そのひとりに、かの内田百閒の孫もいた。ウッチャンというあだ名で、中学のときからの友達で、高校も同じだったひとりだ。中学のときはバスケット部でも一緒だった。すごく面白いヤツだった。グハハハ、と笑うとよくヨダレをたらしていた。中学の時、友達のヤッコの家に泊まりに行って、一夜に三十二発ものオナラをした伝説もある。男子トイレでふざけていて、和式便器に足を踏み入れ、その底に穴を空けた事件もあった。
高校生の時、みんなでコンパをやって(コンパなんて言葉二十年ぶりぐらいに使った)夜遅くまで仙川で飲み食いして(まだカラオケボックスなんてなかった)、バス通りを歩いて帰ったこともある。その時、新川団地に住んでいた女の子を友達と送った。三人で歩いて行ったら、暗闇から片足を引きずった坊主頭のオジサンが歩いてきて、ちょっとギョッとしたら、その子が小さな声で「お父さんだ」と言った。ギョッとしてしまったので、自分はそれからの対応に なんとなく困った。さらには
「これから三鷹まで歩いていくんじゃ大変だろう?」
とお父さんがボクらにやさしく言ったのに対し、この俺は無駄に元気な声で、
「大丈夫です!足が丈夫ですから!」
と答えて、別れてから、足の悪い人になんて言い方したんだ、と自分の大失敗に胸をかきむしる気持ちになった。

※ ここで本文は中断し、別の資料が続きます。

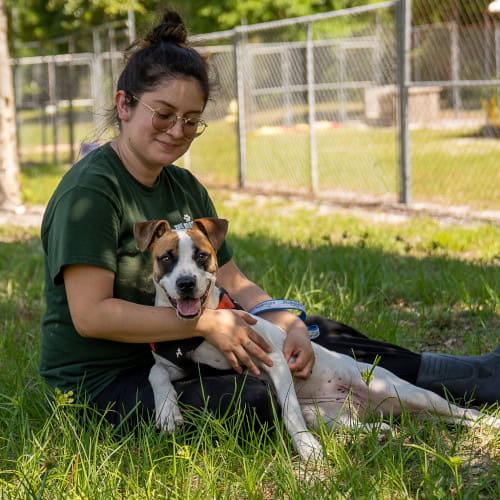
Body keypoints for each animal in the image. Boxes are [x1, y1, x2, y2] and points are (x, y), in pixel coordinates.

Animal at [134, 217, 500, 462]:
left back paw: (489, 422)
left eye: (202, 256)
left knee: (460, 410)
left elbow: (290, 412)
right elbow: (155, 372)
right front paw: (167, 412)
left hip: (405, 391)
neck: (203, 327)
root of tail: (367, 403)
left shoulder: (275, 361)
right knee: (373, 423)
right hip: (330, 414)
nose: (185, 284)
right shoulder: (175, 364)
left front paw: (307, 448)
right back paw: (380, 431)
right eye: (166, 257)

でも今考えれば、そんなコドモに言われても「若いっていいのぉ」くらいでなんとも思ってなかっただろうに。ボクはその女の子のことを、少ーし、好きだったのかもしれない。なにしろ高校一年生、十六歳の時の話だ。
でもこういう記憶も、今となっては大切ないい思い出だ。
車窓の風景が、アナウンスされるバス停の名前が、次々に遠い記憶を蘇らせる。そういうものが今の自分の心を、そして顔かたちを作っているのだ。